Patrick Giromini, architect Dr. EPFL, defended Ph.D (2021)

This thesis addresses the question of abandonment in architecture, not in its negative sense of desertion, but as a possibility offered to buildings which have lost their original purpose, which is to say those buildings from social and economic contexts which no longer exist. In particular, this study focusses on rural Alpine architecture, which has been considered in light of the findings of a case study on the Hérens valley in Valais.

Although scholarship exists on abandonment, it has not yet been the subject of a specific investigation and is often used as a simple heuristic tool to read the phenomena which characterise mountainous regions.
The objective is to understand rural architecture of the Alpine region and to guide future interventions on this area of research. This is accomplished by putting aside rhetorical readings, especially those which apply a notion of the vernacular without analysing the real scope of this term and its relevance when it is used in the description of the context which is treated here.

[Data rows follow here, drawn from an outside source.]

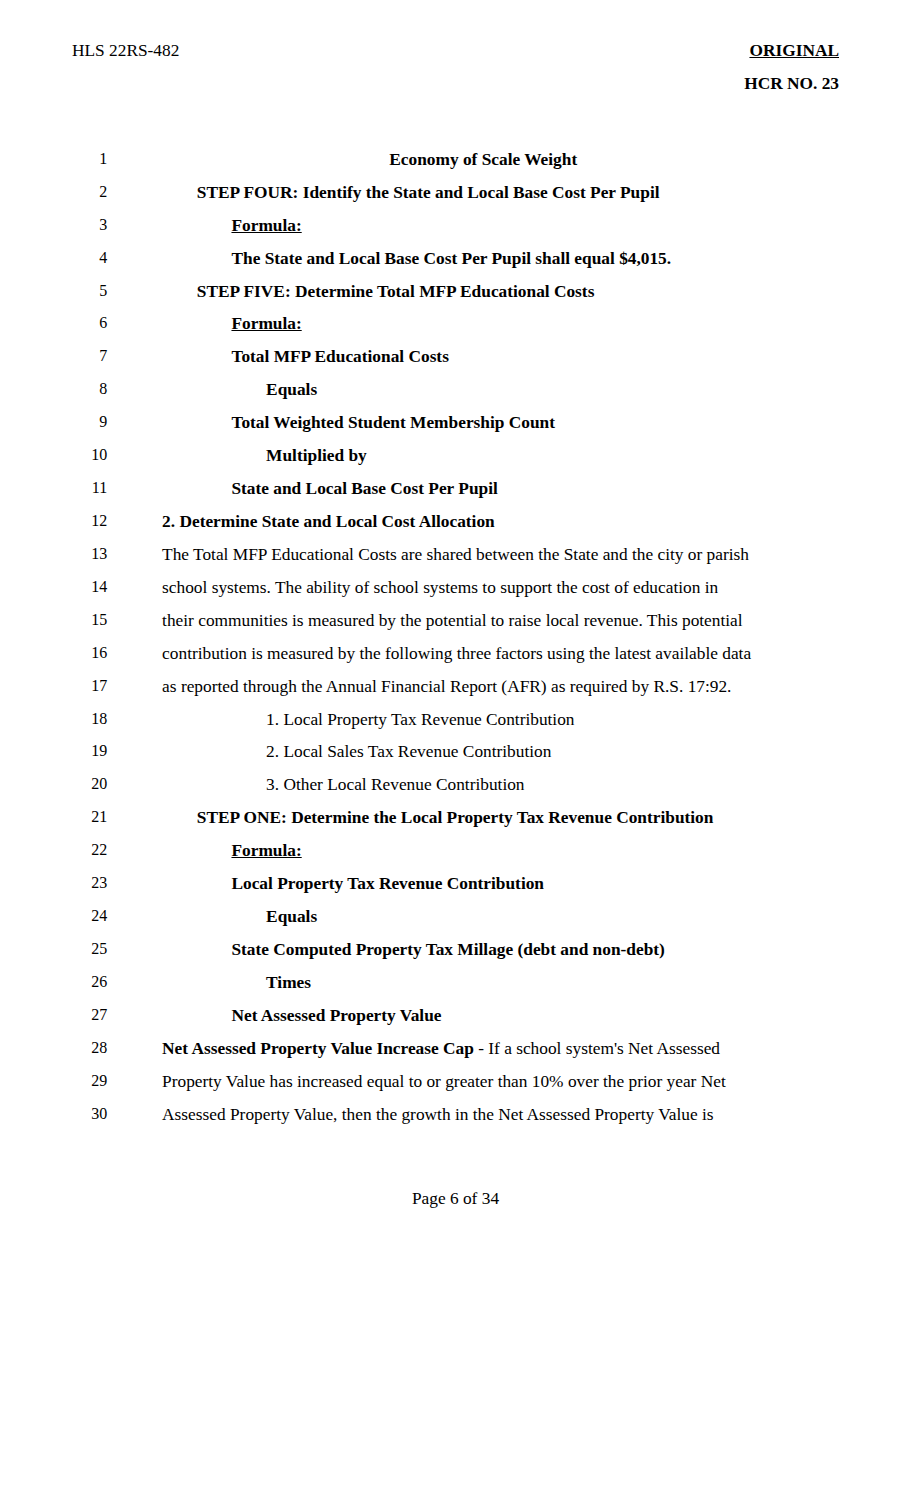HLS 22RS-482
ORIGINAL
HCR NO. 23
Economy of Scale Weight
STEP FOUR: Identify the State and Local Base Cost Per Pupil
Formula:
The State and Local Base Cost Per Pupil shall equal $4,015.
STEP FIVE: Determine Total MFP Educational Costs
Formula:
Total MFP Educational Costs
Equals
Total Weighted Student Membership Count
Multiplied by
State and Local Base Cost Per Pupil
2. Determine State and Local Cost Allocation
The Total MFP Educational Costs are shared between the State and the city or parish
school systems. The ability of school systems to support the cost of education in
their communities is measured by the potential to raise local revenue. This potential
contribution is measured by the following three factors using the latest available data
as reported through the Annual Financial Report (AFR) as required by R.S. 17:92.
1. Local Property Tax Revenue Contribution
2. Local Sales Tax Revenue Contribution
3. Other Local Revenue Contribution
STEP ONE: Determine the Local Property Tax Revenue Contribution
Formula:
Local Property Tax Revenue Contribution
Equals
State Computed Property Tax Millage (debt and non-debt)
Times
Net Assessed Property Value
Net Assessed Property Value Increase Cap - If a school system's Net Assessed
Property Value has increased equal to or greater than 10% over the prior year Net
Assessed Property Value, then the growth in the Net Assessed Property Value is
Page 6 of 34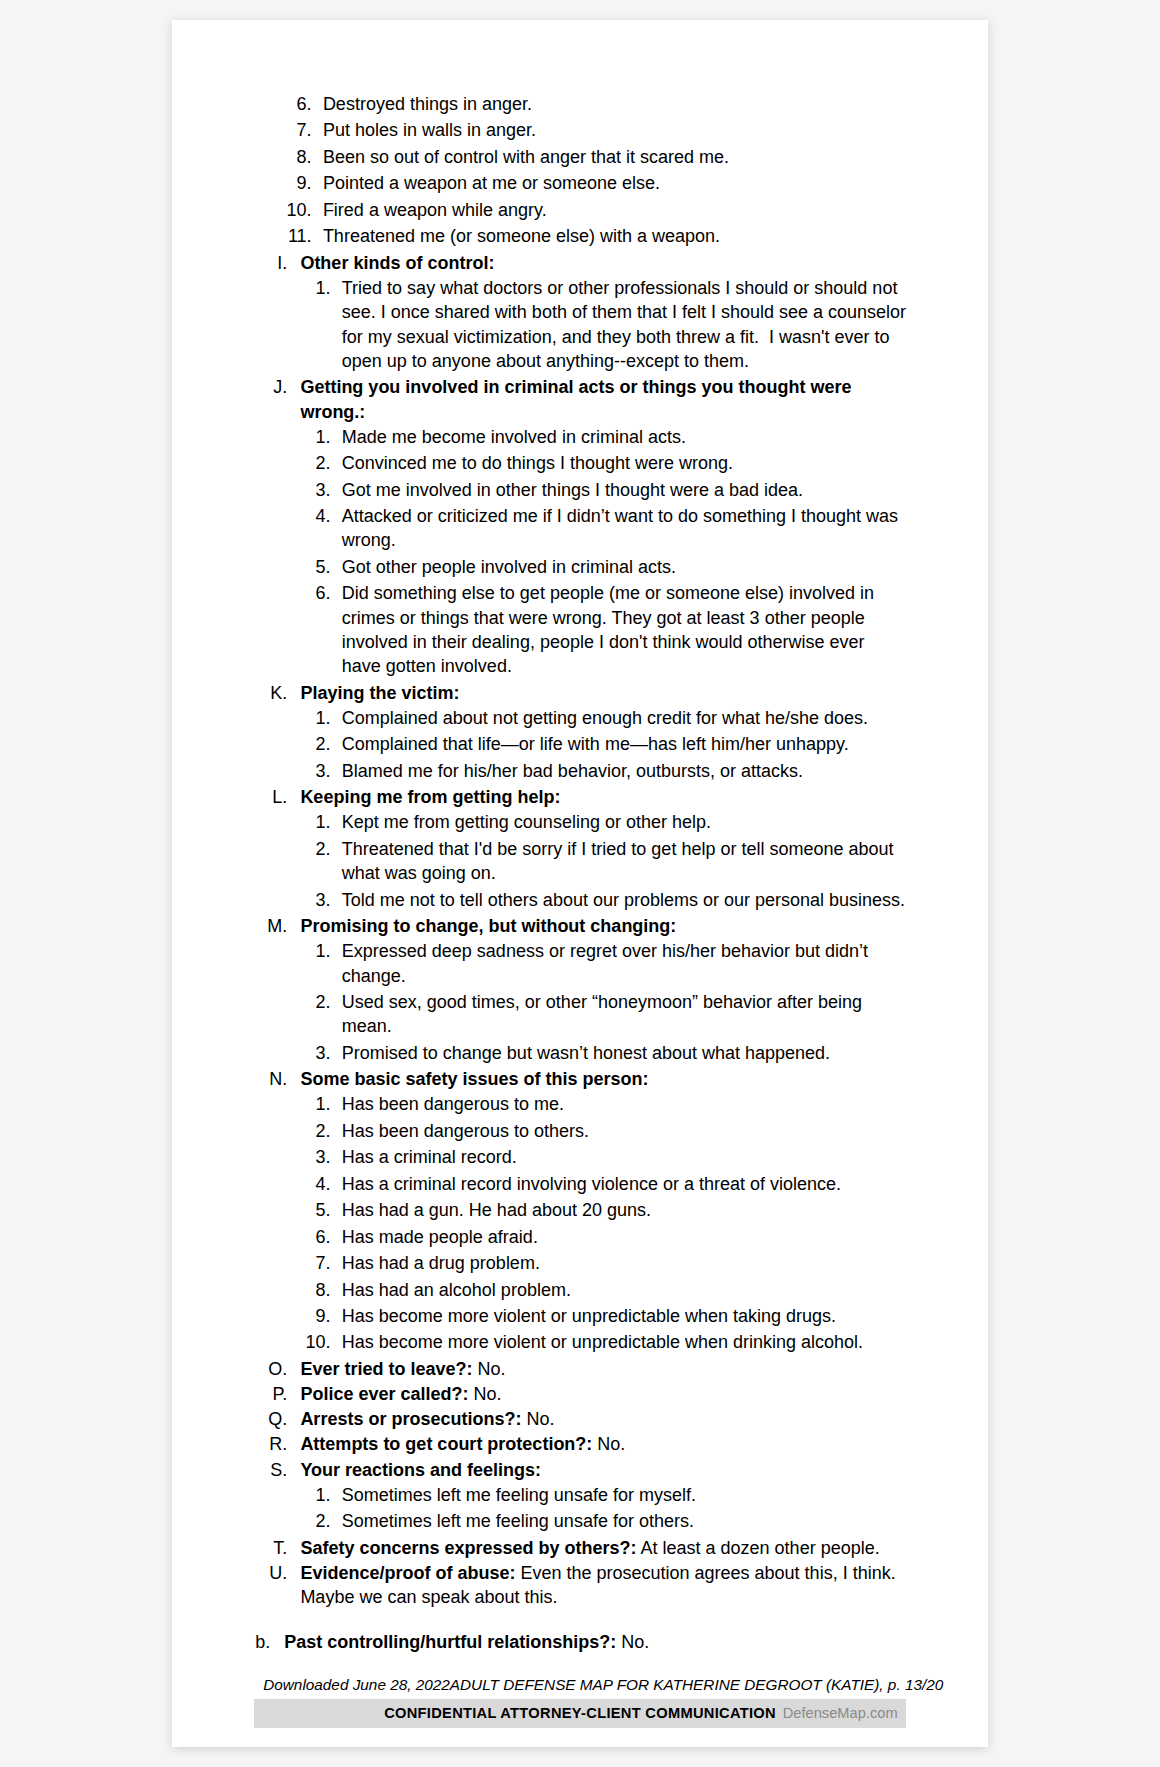Destroyed things in anger.
Put holes in walls in anger.
Been so out of control with anger that it scared me.
Pointed a weapon at me or someone else.
Fired a weapon while angry.
Threatened me (or someone else) with a weapon.
Other kinds of control:
Tried to say what doctors or other professionals I should or should not see. I once shared with both of them that I felt I should see a counselor for my sexual victimization, and they both threw a fit. I wasn't ever to open up to anyone about anything--except to them.
Getting you involved in criminal acts or things you thought were wrong.:
Made me become involved in criminal acts.
Convinced me to do things I thought were wrong.
Got me involved in other things I thought were a bad idea.
Attacked or criticized me if I didn’t want to do something I thought was wrong.
Got other people involved in criminal acts.
Did something else to get people (me or someone else) involved in crimes or things that were wrong. They got at least 3 other people involved in their dealing, people I don't think would otherwise ever have gotten involved.
Playing the victim:
Complained about not getting enough credit for what he/she does.
Complained that life—or life with me—has left him/her unhappy.
Blamed me for his/her bad behavior, outbursts, or attacks.
Keeping me from getting help:
Kept me from getting counseling or other help.
Threatened that I'd be sorry if I tried to get help or tell someone about what was going on.
Told me not to tell others about our problems or our personal business.
Promising to change, but without changing:
Expressed deep sadness or regret over his/her behavior but didn’t change.
Used sex, good times, or other “honeymoon” behavior after being mean.
Promised to change but wasn’t honest about what happened.
Some basic safety issues of this person:
Has been dangerous to me.
Has been dangerous to others.
Has a criminal record.
Has a criminal record involving violence or a threat of violence.
Has had a gun. He had about 20 guns.
Has made people afraid.
Has had a drug problem.
Has had an alcohol problem.
Has become more violent or unpredictable when taking drugs.
Has become more violent or unpredictable when drinking alcohol.
Ever tried to leave?: No.
Police ever called?: No.
Arrests or prosecutions?: No.
Attempts to get court protection?: No.
Your reactions and feelings:
Sometimes left me feeling unsafe for myself.
Sometimes left me feeling unsafe for others.
Safety concerns expressed by others?: At least a dozen other people.
Evidence/proof of abuse: Even the prosecution agrees about this, I think. Maybe we can speak about this.
Past controlling/hurtful relationships?: No.
Downloaded June 28, 2022 ADULT DEFENSE MAP FOR KATHERINE DEGROOT (KATIE), p. 13/20
CONFIDENTIAL ATTORNEY-CLIENT COMMUNICATION DefenseMap.com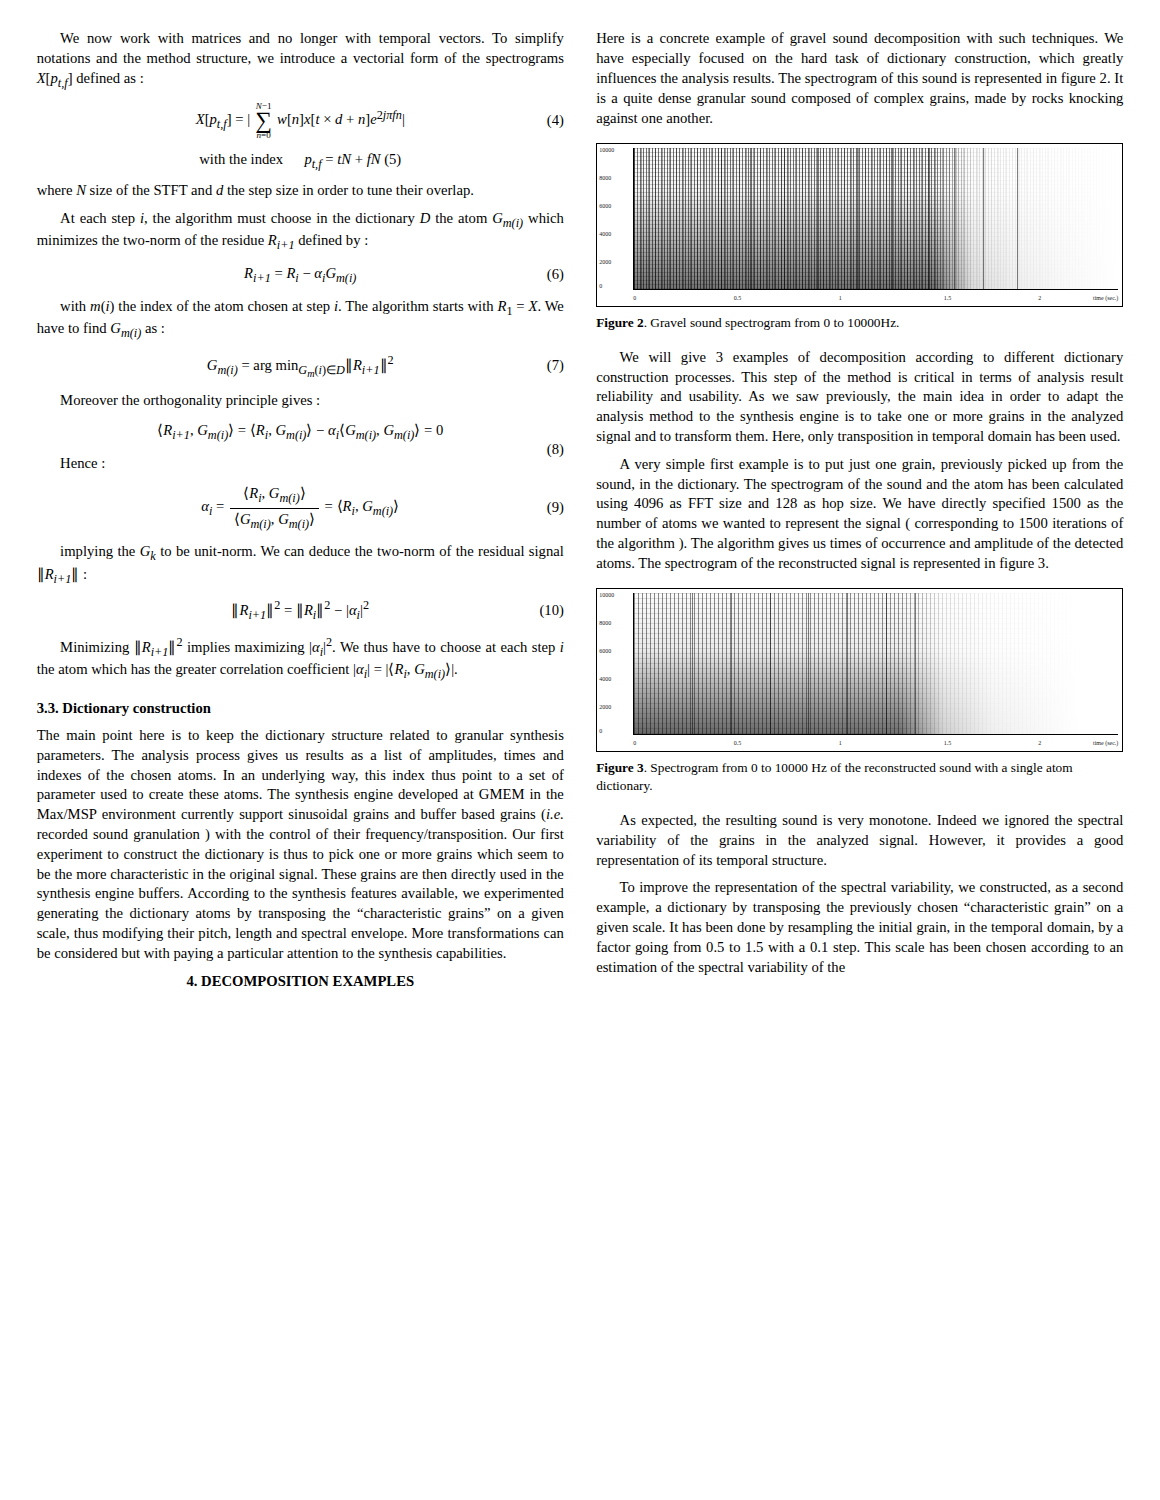We now work with matrices and no longer with temporal vectors. To simplify notations and the method structure, we introduce a vectorial form of the spectrograms X[pt,f] defined as :
X[pt,f] = | N−1 ∑ n=0 w[n]x[t × d + n]e2jπfn| (4)
with the index pt,f = tN + fN (5)
where N size of the STFT and d the step size in order to tune their overlap.
At each step i, the algorithm must choose in the dictionary D the atom Gm(i) which minimizes the two-norm of the residue Ri+1 defined by :
Ri+1 = Ri − αiGm(i) (6)
with m(i) the index of the atom chosen at step i. The algorithm starts with R1 = X. We have to find Gm(i) as :
Gm(i) = arg minGm(i)∈D∥Ri+1∥2 (7)
Moreover the orthogonality principle gives :
⟨Ri+1, Gm(i)⟩ = ⟨Ri, Gm(i)⟩ − αi⟨Gm(i), Gm(i)⟩ = 0 (8)
Hence :
αi = ⟨Ri, Gm(i)⟩ ⟨Gm(i), Gm(i)⟩ = ⟨Ri, Gm(i)⟩ (9)
implying the Gk to be unit-norm. We can deduce the two-norm of the residual signal ∥Ri+1∥ :
∥Ri+1∥2 = ∥Ri∥2 − |αi|2 (10)
Minimizing ∥Ri+1∥2 implies maximizing |αi|2. We thus have to choose at each step i the atom which has the greater correlation coefficient |αi| = |⟨Ri, Gm(i)⟩|.
3.3. Dictionary construction
The main point here is to keep the dictionary structure related to granular synthesis parameters. The analysis process gives us results as a list of amplitudes, times and indexes of the chosen atoms. In an underlying way, this index thus point to a set of parameter used to create these atoms. The synthesis engine developed at GMEM in the Max/MSP environment currently support sinusoidal grains and buffer based grains (i.e. recorded sound granulation ) with the control of their frequency/transposition. Our first experiment to construct the dictionary is thus to pick one or more grains which seem to be the more characteristic in the original signal. These grains are then directly used in the synthesis engine buffers. According to the synthesis features available, we experimented generating the dictionary atoms by transposing the “characteristic grains” on a given scale, thus modifying their pitch, length and spectral envelope. More transformations can be considered but with paying a particular attention to the synthesis capabilities.
4. Decomposition examples
Here is a concrete example of gravel sound decomposition with such techniques. We have especially focused on the hard task of dictionary construction, which greatly influences the analysis results. The spectrogram of this sound is represented in figure 2. It is a quite dense granular sound composed of complex grains, made by rocks knocking against one another.
10000 8000 6000 4000 2000 0
0 0.5 1 1.5 2 time (sec.)
Figure 2. Gravel sound spectrogram from 0 to 10000Hz.
We will give 3 examples of decomposition according to different dictionary construction processes. This step of the method is critical in terms of analysis result reliability and usability. As we saw previously, the main idea in order to adapt the analysis method to the synthesis engine is to take one or more grains in the analyzed signal and to transform them. Here, only transposition in temporal domain has been used.
A very simple first example is to put just one grain, previously picked up from the sound, in the dictionary. The spectrogram of the sound and the atom has been calculated using 4096 as FFT size and 128 as hop size. We have directly specified 1500 as the number of atoms we wanted to represent the signal ( corresponding to 1500 iterations of the algorithm ). The algorithm gives us times of occurrence and amplitude of the detected atoms. The spectrogram of the reconstructed signal is represented in figure 3.
10000 8000 6000 4000 2000 0
0 0.5 1 1.5 2 time (sec.)
Figure 3. Spectrogram from 0 to 10000 Hz of the reconstructed sound with a single atom dictionary.
As expected, the resulting sound is very monotone. Indeed we ignored the spectral variability of the grains in the analyzed signal. However, it provides a good representation of its temporal structure.
To improve the representation of the spectral variability, we constructed, as a second example, a dictionary by transposing the previously chosen “characteristic grain” on a given scale. It has been done by resampling the initial grain, in the temporal domain, by a factor going from 0.5 to 1.5 with a 0.1 step. This scale has been chosen according to an estimation of the spectral variability of the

A bipartite methodology corresponds to the two parts of this thesis, which were produced in parallel throughout the research process. On one side, a series of key words that are habitually associated with rural architecture are analysed. Existing discourses are deconstructed, with the aim of reconstructing a new discourse that is capable of taking specificity into account on many levels, notably in relation to architectural plans. On the other side, there is fieldwork and the survey of the chosen locale, the Hérens valley, in order to test the formulated hypotheses, and to bring them to life through drafting tools.

This has made it possible to invent an interpretative grid and a novel operating tool, which, relying on the analysis and knowledge of the original reasons for rural architecture in the Alpine region, will guide future interventions. As such, abandonment becomes a place of materialisation in the construction of the Alpine territory, giving it a horizon of meaning, which is to say that it is a limit case which directs and retains.